Researchers uncovered a vulnerability in Apple Silicon processors, dubbed GoFetch. It allows attackers to extract secret keys from Mac computers while performing widespread cryptographic operations. Notably, it is practically impossible to patch the flaw as it stems from the microarchitecture of the processor.
Apple Silicon Vulnerability Allows Hackers to Extract Encryption Keys
Researchers have discovered a vulnerability in Apple’s self-made M-series processors. Under certain conditions, this vulnerability allows cryptographic information to be stolen from the processor cache. Modern computing devices use a hardware optimization called the DMP (data memory-dependent prefetcher). It reduces latency between the main memory and the CPU by predicting memory addresses and loading their contents into the CPU cache before they’re needed. By exploiting the flawed mechanism of cryptography operations handling, attackers can recover private encryption keys piece-by-piece.

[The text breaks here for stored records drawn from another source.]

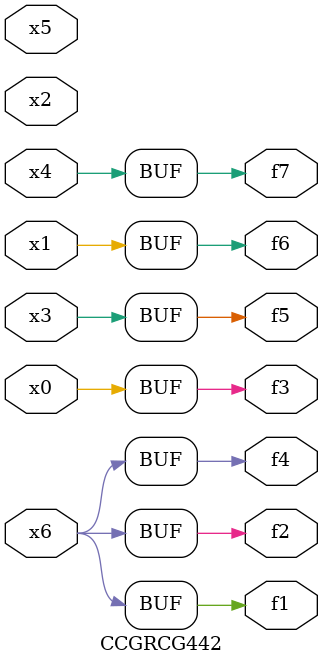
<source format=v>
module CCGRCG442(
	input x0, x1, x2, x3, x4, x5, x6,
	output f1, f2, f3, f4, f5, f6, f7
);
	assign f1 = x6;
	assign f2 = x6;
	assign f3 = x0;
	assign f4 = x6;
	assign f5 = x3;
	assign f6 = x1;
	assign f7 = x4;
endmodule

</source>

Unlike more common vulnerabilities, developers can’t directly fix this flaw with a software patch. This issue at hand is linked to the microarchitecture design of the silicon itself. The only way to mitigate this vulnerability is to build defenses into third-party cryptographic software. Yet this workaround may have serious performance impact, with older M1 and M2 chips suffering the worst losses.
Understanding GoFetch Attack
Let’s take a closer look at how this attack works. The attack is called GoFetch, and relies on classical and quantum-resistant encryption algorithms. As mentioned, it exploits a vulnerability in Apple processors related to DMP (data memory-dependent prefetcher). This next-generation prefetcher is only used in Apple and Intel Raptor Lake processors, loading memory contents into the cache before they are needed. So, GoFetch can be exploited if the target cryptographic operation is a malicious application with standard user privileges. By the way, these privileges are available to most applications running in the same CPU cluster.
The vulnerability stems from the prefetcher’s ability to load data into the CPU cache with a pointer to load other data. DMP sometimes confuses memory contents and loads the wrong data into the CPU cache. The problem is that the vulnerability completely neutralizes the effect of constant-time protection. This should by design protect against side-channel and cache-related CPU attacks. This protection ensures that all operations take the same time, regardless of their operands. However, due to the vulnerability, applications exploiting GoFetch can put sensitive data in the cache, and a malicious application can steal it.
How Dangerous It Really Is?
When executed on the same core cluster (efficient or performance) with cryptographic operations, GoFetch reaches its peak efficiency. As far as analysis shows, it can effectively hack both current and next-gen encryption techniques.
As for exact numbers, GoFetch takes less than an hour to extract a 2048-bit RSA key and just over two hours to extract a 2048-bit Diffie-Hellman key. An attack to extract the material needed to assemble a Kyber-512 key takes 54 minutes. The Dilithium-2 key would require about 10 hours, not counting the time needed to process the raw data offline.
Unpatchable Vulnerability
The main problem is that fixing this vulnerability by patching is impossible. This flaw sits in the Apple Silicon chip architecture. The only way out is through software protections and embedding patches in third-party cryptographic software, that avoids using the vulnerable mechanism. However, as I said, this will slow down cryptography operations on M1 and M2 and will throw a spanner in the developers’ work.
Aside from purely software workarounds, it is theoretically possible to run cryptographic processes on efficiency cores, which do not have DMP. Though this will impact performance as well, as E-cores were never meant to be fast, and the flawed mechanism itself brought quite a bit of speed-up. Experts emphasize that the performance drop will be felt if the affected software performs certain cryptographic operations only. At the same time, when working in browsers and many other types of applications, users will never notice changes.
It is worth noting that Intel Raptor Lake architecture (which includes 13th and 14th generation processors) does not have this vulnerability despite using the same prefetching mechanism as Apple’s M-series processors. The M3 processor is less susceptible, as it has a special “switch” that developers can use to disable DMP. However, it is still unclear how much performance degradation will occur when this functionality is disabled.